For different stages, there are different optimization ideas:

dyld

  • Reduce dynamic libraries, merge dynamic libraries, regularly clean up unnecessary dynamic libraries;
  • Reduce the number of classes and classifications, reduce the number of selectors, and periodically clean up unnecessary classes and classifications;
  • Reduce the number of C++ virtual functions
  • Swift development uses struct as much as possible;
  • A virtual function is similar to an abstract function in Java, but the difference is that a virtual function defined by a base class may or may not be implemented by a subclass, while an abstract function subclass must be implemented.

Runtime

Replace all _attribute(((constructor)), C++ static constructors, and objective-C load methods with inilialize and dispatch_once;

main

  • Put some time-consuming actions off and don’t put them all in the finishLaunching method;
  • Mounting package slimming
  • Installation package (IPA) is mainly composed of executable files and resource files. If it is not properly managed, the volume of the installation package will become larger and larger. Therefore, for resource optimization, we can adopt lossless compression of resources to remove useless resources.

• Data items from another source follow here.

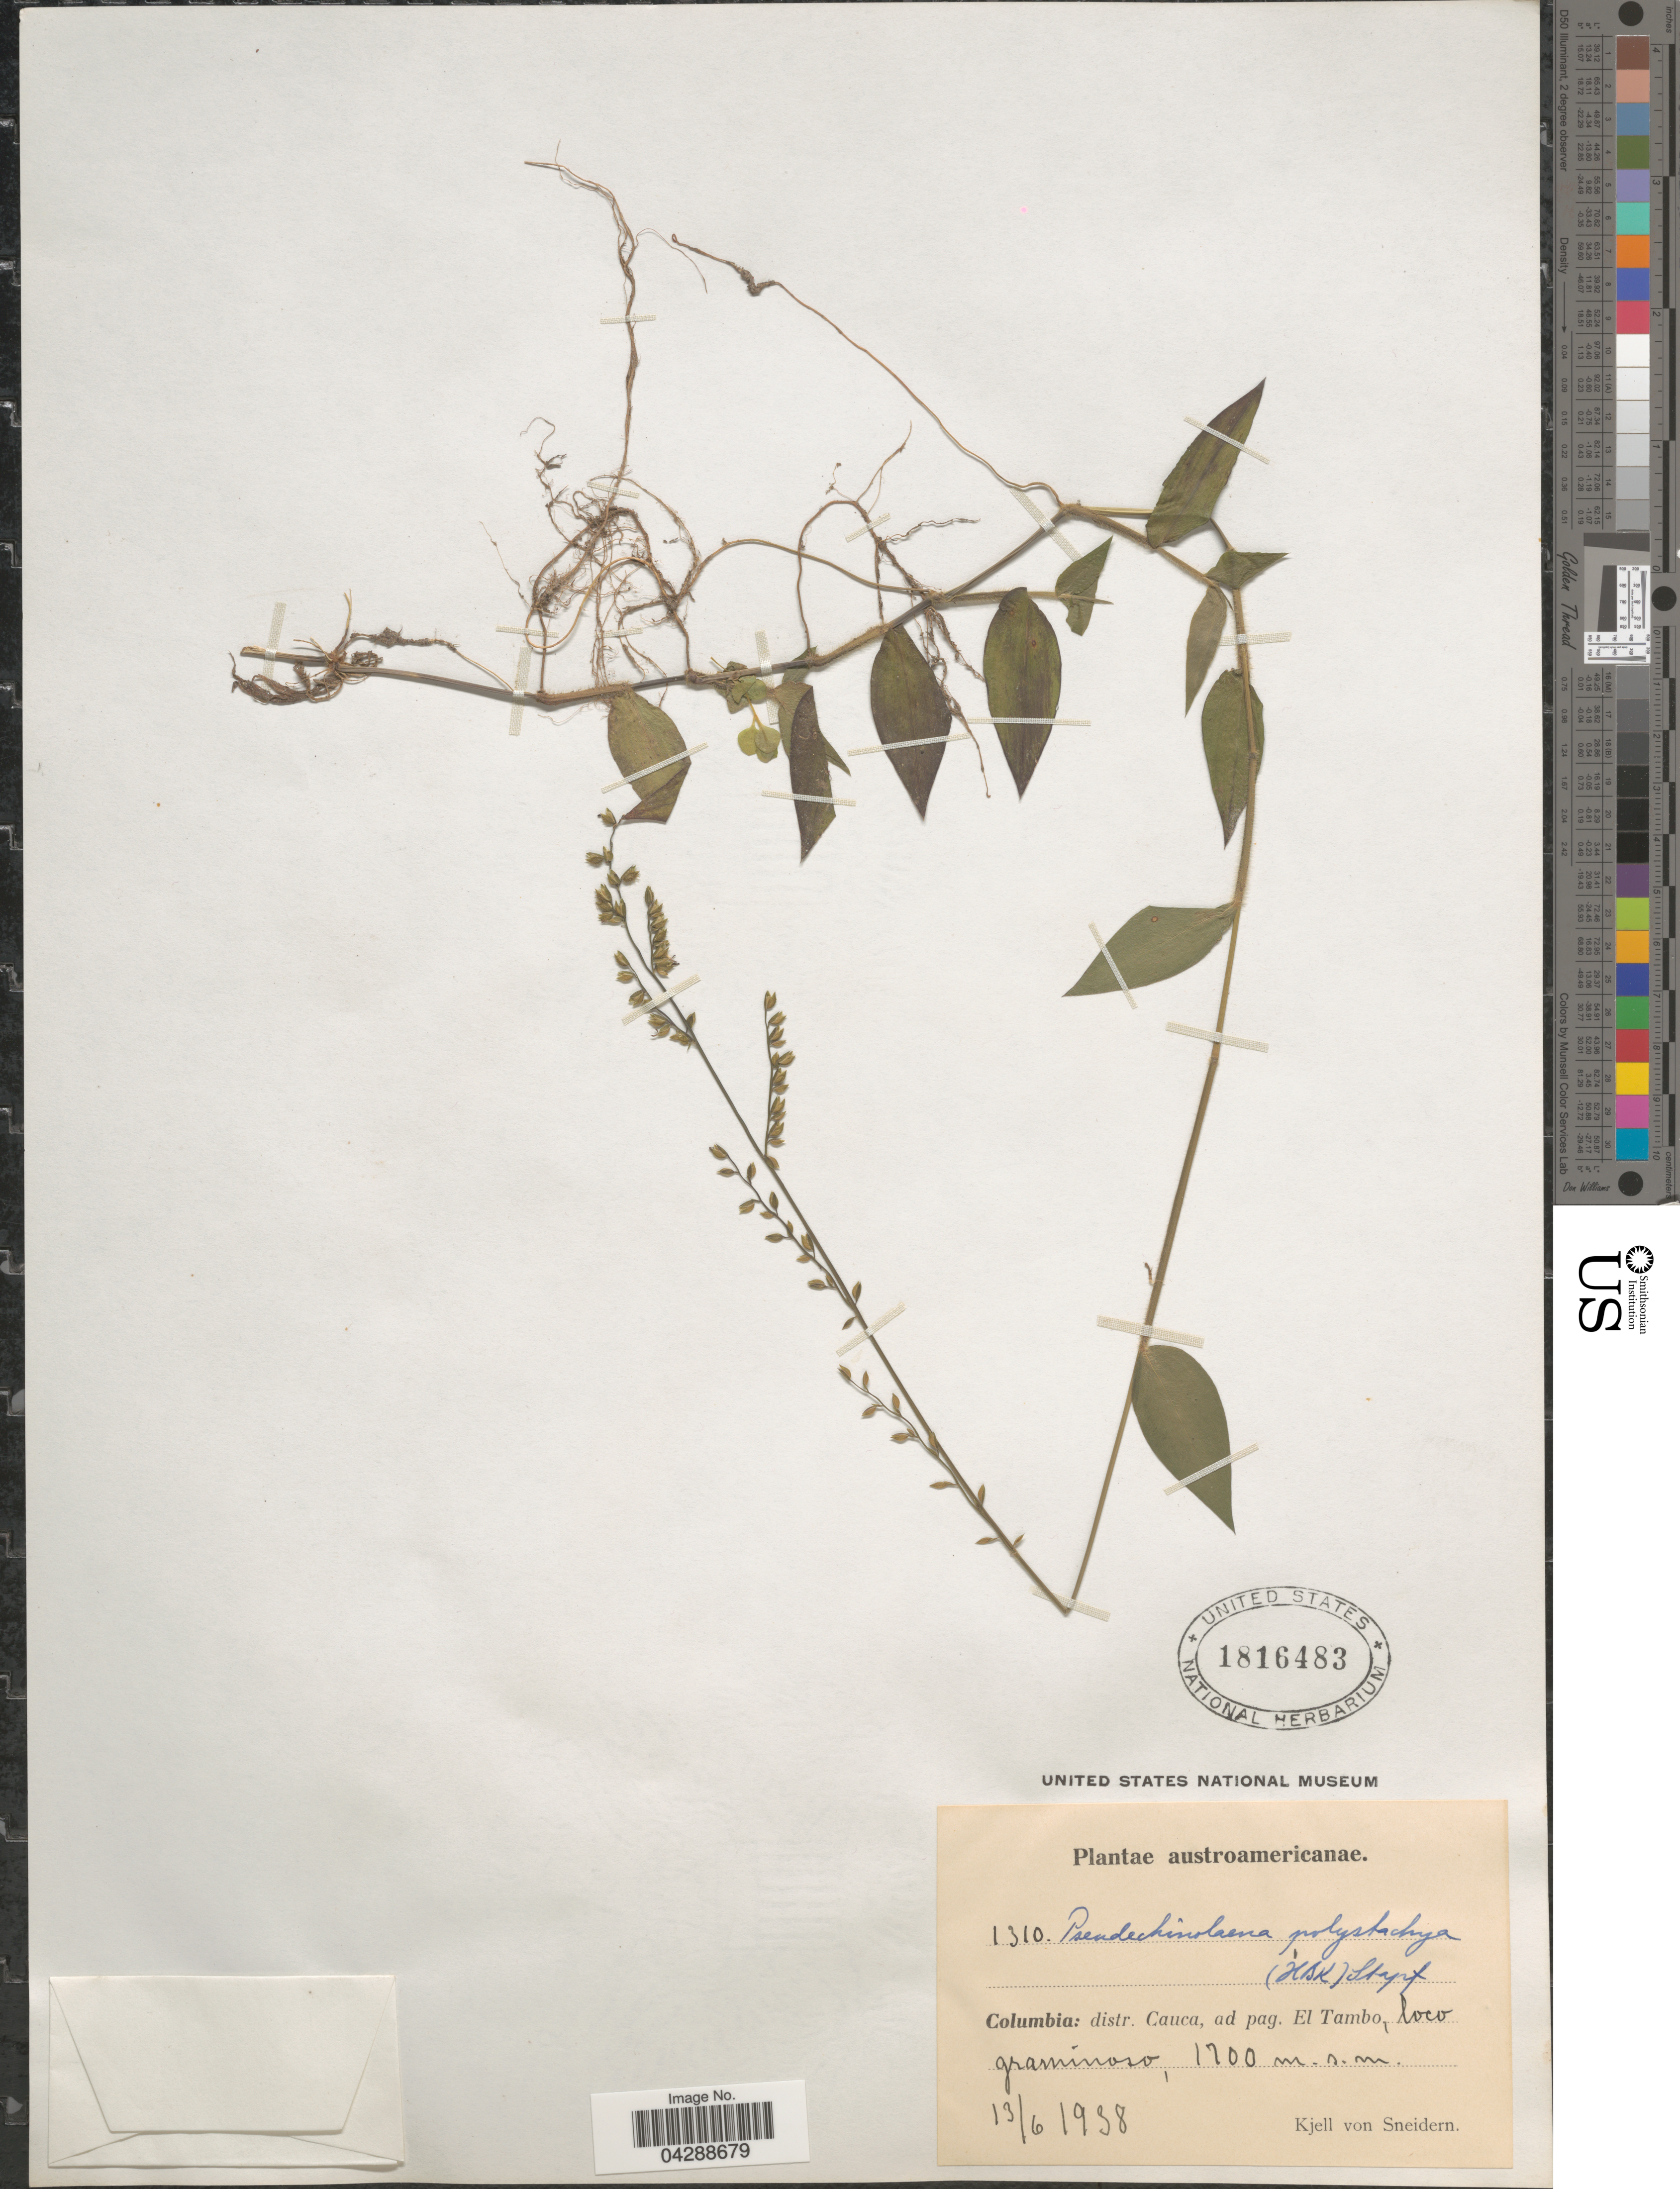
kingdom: Plantae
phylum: Tracheophyta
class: Liliopsida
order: Poales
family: Poaceae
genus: Pseudechinolaena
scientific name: Pseudechinolaena polystachya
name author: (Kunth) Stapf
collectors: K. von Sneidern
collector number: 1310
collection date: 1938-06-13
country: Colombia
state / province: Cauca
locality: Austroamericanae. Distr. Cauca, ad pag. El Tambo, loco graminoso.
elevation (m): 1700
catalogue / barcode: US 1816483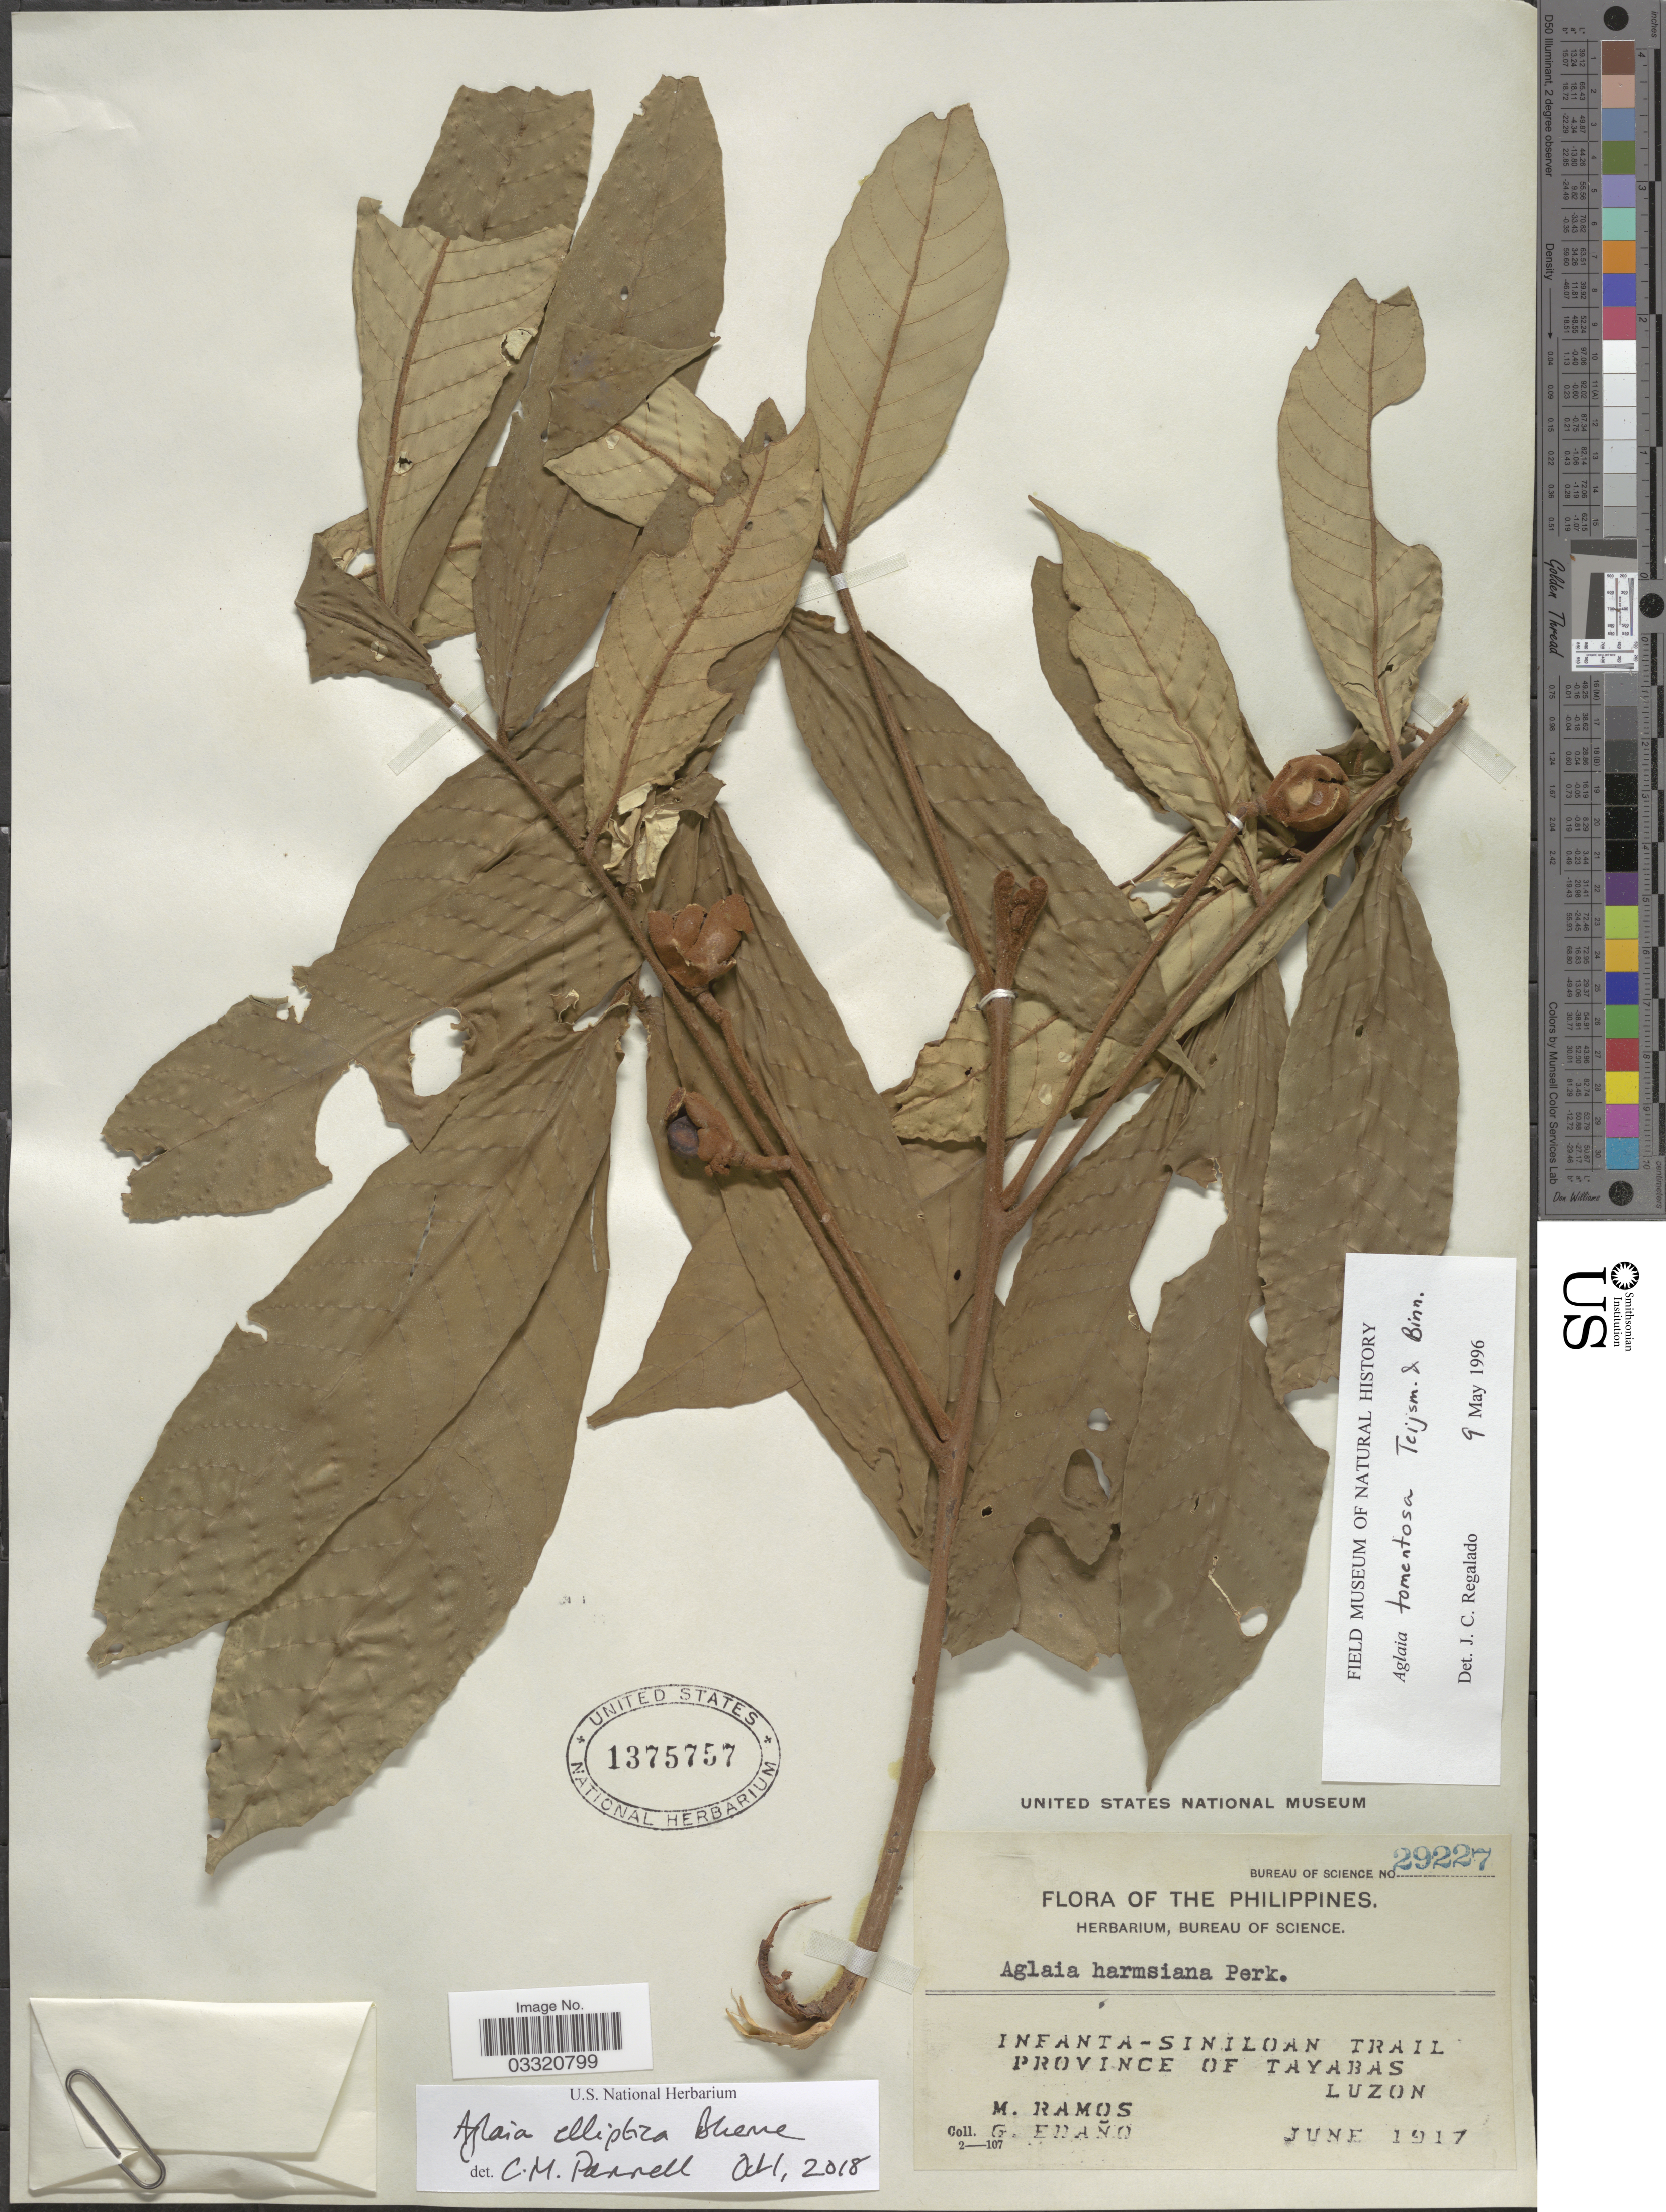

For slimming executable files, we can:

Optimize at the compiler level

  • Strip Linked Product, Make Strings read-only, Symbols Hidden by Default set to YES;
  • Disable exception support, Enable C++ Exceptions, Enable Objective-C Exceptions set to NO, Other C Flags add -fno-exceptions;
  • Using AppCode, detect unused Code detect: menu bar -> Code -> Inspect Code;
  • Write LLVM plug-in to detect duplicate code and uncalled code;
  • Detection by generating LinkMap files;

LinkMap

Build Setting -> LD_MAP_FILE_PATH: set the file path, Build Setting -> LD_GENERSTE_MAP_FILE -> YES

Run the program to see:

Open to see various information:

We can use this information to optimize for a class.